• Given records:
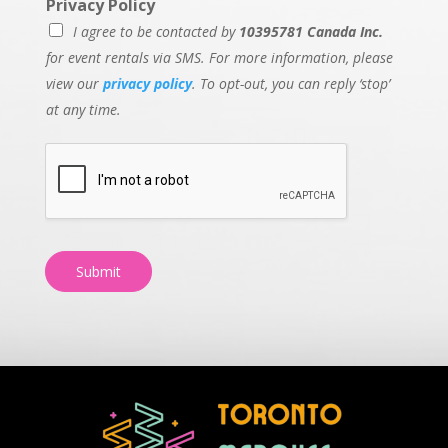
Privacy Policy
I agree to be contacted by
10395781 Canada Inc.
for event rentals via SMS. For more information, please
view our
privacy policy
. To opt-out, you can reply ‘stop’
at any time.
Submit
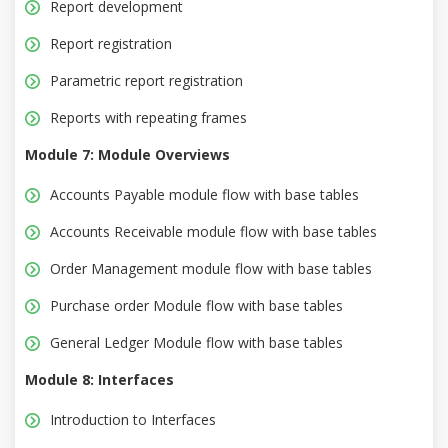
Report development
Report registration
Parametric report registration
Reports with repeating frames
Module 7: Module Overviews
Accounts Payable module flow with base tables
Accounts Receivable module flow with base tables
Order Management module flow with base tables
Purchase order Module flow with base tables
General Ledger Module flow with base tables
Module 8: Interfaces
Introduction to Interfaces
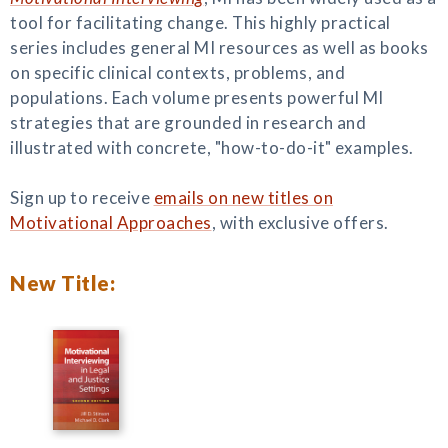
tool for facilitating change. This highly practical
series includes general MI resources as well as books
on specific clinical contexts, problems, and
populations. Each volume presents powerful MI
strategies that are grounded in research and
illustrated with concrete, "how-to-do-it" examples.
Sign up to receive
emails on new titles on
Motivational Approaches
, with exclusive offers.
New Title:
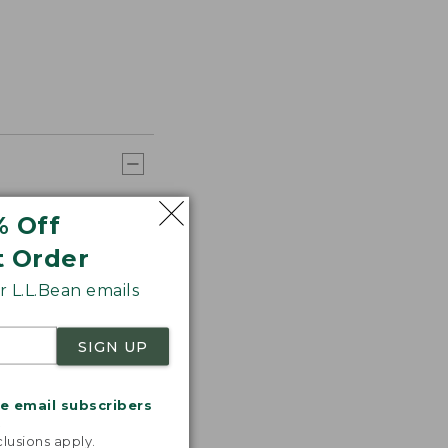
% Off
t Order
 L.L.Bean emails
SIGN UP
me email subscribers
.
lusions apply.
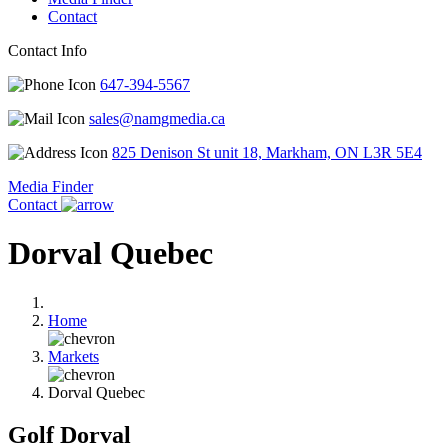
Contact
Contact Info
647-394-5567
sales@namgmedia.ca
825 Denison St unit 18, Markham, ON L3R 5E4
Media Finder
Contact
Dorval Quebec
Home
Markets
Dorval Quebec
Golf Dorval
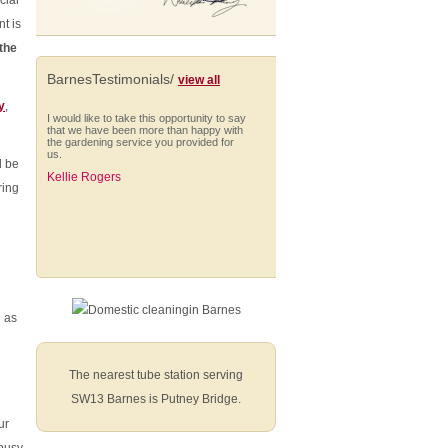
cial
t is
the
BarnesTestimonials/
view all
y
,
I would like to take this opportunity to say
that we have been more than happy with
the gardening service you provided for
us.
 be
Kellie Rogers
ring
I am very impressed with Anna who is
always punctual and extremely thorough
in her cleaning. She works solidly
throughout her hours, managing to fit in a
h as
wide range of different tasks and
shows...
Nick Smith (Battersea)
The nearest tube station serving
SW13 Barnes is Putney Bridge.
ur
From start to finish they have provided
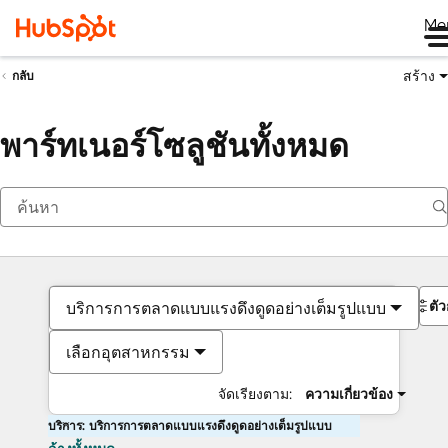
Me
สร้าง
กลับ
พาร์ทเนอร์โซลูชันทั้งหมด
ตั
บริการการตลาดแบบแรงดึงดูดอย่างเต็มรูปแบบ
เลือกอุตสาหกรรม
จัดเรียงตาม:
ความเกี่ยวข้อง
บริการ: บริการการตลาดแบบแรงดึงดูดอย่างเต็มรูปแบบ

==

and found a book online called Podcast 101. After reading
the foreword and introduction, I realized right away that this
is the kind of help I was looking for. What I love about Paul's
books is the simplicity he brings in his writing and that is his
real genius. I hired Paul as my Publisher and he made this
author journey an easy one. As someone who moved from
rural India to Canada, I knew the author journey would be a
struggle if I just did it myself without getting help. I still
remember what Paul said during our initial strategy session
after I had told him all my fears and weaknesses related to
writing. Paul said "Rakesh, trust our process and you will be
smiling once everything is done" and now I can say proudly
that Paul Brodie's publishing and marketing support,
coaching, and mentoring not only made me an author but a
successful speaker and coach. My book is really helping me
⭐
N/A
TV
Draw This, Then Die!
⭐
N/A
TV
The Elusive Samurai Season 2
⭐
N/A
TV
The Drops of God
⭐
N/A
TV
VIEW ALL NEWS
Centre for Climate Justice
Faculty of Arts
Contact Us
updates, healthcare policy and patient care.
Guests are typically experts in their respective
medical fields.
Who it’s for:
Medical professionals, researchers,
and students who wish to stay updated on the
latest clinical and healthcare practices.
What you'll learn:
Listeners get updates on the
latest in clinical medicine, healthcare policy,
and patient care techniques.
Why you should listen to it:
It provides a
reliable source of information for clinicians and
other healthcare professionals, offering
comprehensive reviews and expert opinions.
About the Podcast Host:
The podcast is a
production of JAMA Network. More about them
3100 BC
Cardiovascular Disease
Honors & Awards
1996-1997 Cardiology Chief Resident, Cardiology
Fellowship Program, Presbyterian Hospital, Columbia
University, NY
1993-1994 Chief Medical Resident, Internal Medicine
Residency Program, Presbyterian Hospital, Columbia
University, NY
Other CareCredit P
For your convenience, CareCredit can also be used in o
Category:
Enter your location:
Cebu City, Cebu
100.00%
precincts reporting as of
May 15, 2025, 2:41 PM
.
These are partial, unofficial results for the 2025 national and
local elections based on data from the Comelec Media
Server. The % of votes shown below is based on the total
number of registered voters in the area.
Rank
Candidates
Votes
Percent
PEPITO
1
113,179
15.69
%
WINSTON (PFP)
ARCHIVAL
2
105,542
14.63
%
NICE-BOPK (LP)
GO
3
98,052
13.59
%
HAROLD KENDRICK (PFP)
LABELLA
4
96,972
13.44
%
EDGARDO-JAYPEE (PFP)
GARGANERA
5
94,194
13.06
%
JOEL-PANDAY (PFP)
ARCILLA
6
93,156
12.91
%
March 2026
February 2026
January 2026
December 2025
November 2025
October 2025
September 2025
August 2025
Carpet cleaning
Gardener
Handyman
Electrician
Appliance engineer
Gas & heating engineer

--

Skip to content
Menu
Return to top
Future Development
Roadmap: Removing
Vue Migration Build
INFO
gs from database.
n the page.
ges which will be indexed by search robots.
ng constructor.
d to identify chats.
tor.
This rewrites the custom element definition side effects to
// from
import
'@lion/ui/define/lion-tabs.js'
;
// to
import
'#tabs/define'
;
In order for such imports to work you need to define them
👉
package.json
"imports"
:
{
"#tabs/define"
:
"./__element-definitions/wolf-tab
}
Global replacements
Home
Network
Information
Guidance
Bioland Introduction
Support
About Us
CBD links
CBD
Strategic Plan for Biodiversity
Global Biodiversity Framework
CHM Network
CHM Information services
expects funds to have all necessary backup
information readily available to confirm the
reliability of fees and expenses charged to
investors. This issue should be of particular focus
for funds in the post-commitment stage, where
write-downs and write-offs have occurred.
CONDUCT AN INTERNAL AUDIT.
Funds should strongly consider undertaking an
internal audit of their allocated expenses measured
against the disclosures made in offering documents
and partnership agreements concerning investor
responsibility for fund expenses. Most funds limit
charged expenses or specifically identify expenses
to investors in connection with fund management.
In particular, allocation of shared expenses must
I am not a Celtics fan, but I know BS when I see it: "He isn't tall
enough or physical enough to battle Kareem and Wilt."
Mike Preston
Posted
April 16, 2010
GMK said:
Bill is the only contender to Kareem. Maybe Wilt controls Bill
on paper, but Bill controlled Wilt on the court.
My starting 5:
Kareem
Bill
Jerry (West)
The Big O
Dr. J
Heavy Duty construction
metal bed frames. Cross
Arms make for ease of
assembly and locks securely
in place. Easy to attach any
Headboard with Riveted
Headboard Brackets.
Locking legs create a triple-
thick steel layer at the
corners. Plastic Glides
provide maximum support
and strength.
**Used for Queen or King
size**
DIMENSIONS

• What you are asked to do: Which lines in the records above contain the string "Interfaces"? Gather every one of them and copy each line in full.

• Result below:
Module 8: Interfaces
Introduction to Interfaces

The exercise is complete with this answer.